I wondered if I would need a parent selector for this, so I switched from CSS to XPath, and first tried this, which gets each h2 having an immediately following list item:
//h2[(following-sibling::ul)[1]/li/a]
That finds h2s having the specified parent structure, but again comes back with four results - no good.
Next attempt:
//ul/li[../preceding-sibling::h2[1]]
That gets the right number of results (based on getting a list item with an immediately preceding title) but gets the link text, not the category text.
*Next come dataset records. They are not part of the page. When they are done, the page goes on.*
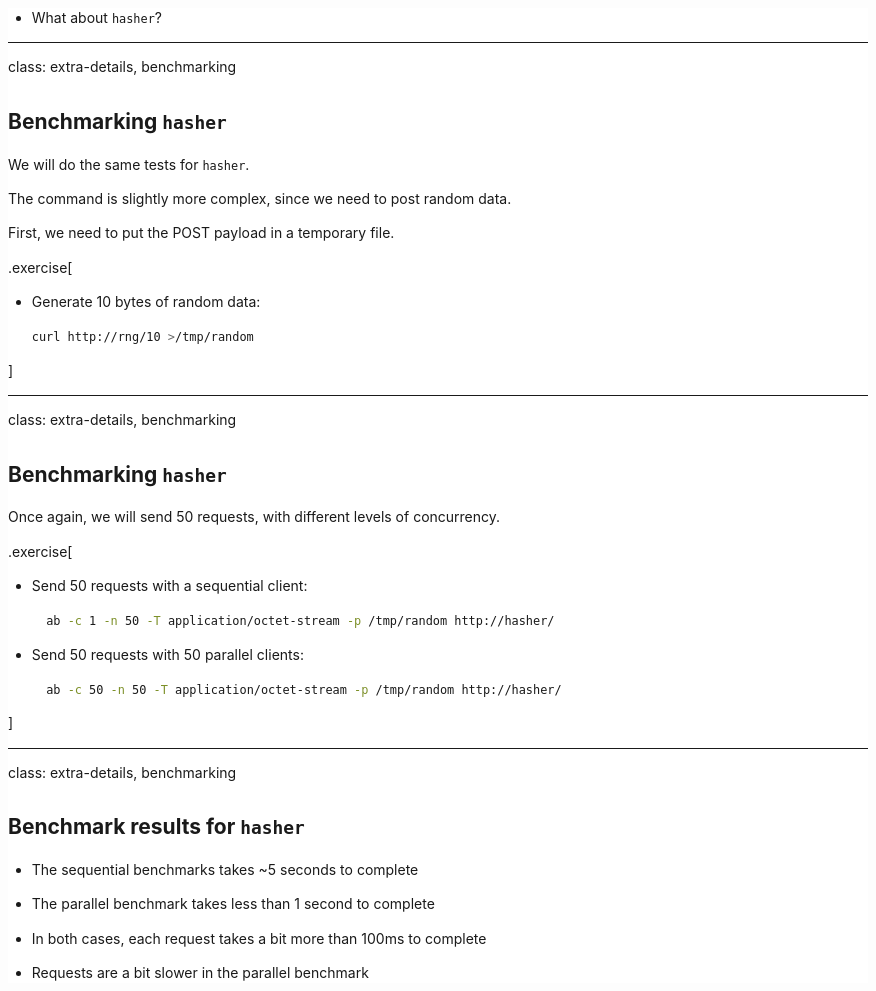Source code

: - What about `hasher`?

---

class: extra-details, benchmarking

## Benchmarking `hasher`

We will do the same tests for `hasher`.

The command is slightly more complex, since we need to post random data.

First, we need to put the POST payload in a temporary file.

.exercise[

- Generate 10 bytes of random data:
  ```bash
  curl http://rng/10 >/tmp/random
  ```

]

---

class: extra-details, benchmarking

## Benchmarking `hasher`

Once again, we will send 50 requests, with different levels of concurrency.

.exercise[

- Send 50 requests with a sequential client:
  ```bash
    ab -c 1 -n 50 -T application/octet-stream -p /tmp/random http://hasher/
  ```

- Send 50 requests with 50 parallel clients:
  ```bash
    ab -c 50 -n 50 -T application/octet-stream -p /tmp/random http://hasher/
  ```



]

---

class: extra-details, benchmarking

## Benchmark results for `hasher`

- The sequential benchmarks takes ~5 seconds to complete

- The parallel benchmark takes less than 1 second to complete

- In both cases, each request takes a bit more than 100ms to complete

- Requests are a bit slower in the parallel benchmark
I thought about doing a loop - I know I have eight results, so I could do this (X is an injected variable looping from 1 to 8). This works, but I regard the addition of a manual loop here rather inelegant - I'm trying to keep my rules as generic as possible:
//li[X]/../preceding-sibling::h2[1]
Is there an XPath operation that can return the required results? For the avoidance of doubt I am looking for the following (or just the text elements would be fine):
<h2>Burrowing</h2>
<h2>Burrowing</h2>
<h2>Burrowing</h2>
<h2>Tree Surgery</h2>
<h2>Tree Surgery</h2>
<h2>Grass maintenance</h2>
<h2>Grass maintenance</h2>
<h2>Aerial supervision</h2>
CSS would be fine too, but I assume that it's not possible because CSS doesn't have a parent operator (in any case, Goutte just converts CSS selectors into XPath selectors).
Since I am on PHP (5.5), I believe I have to stick to XPath 1.0.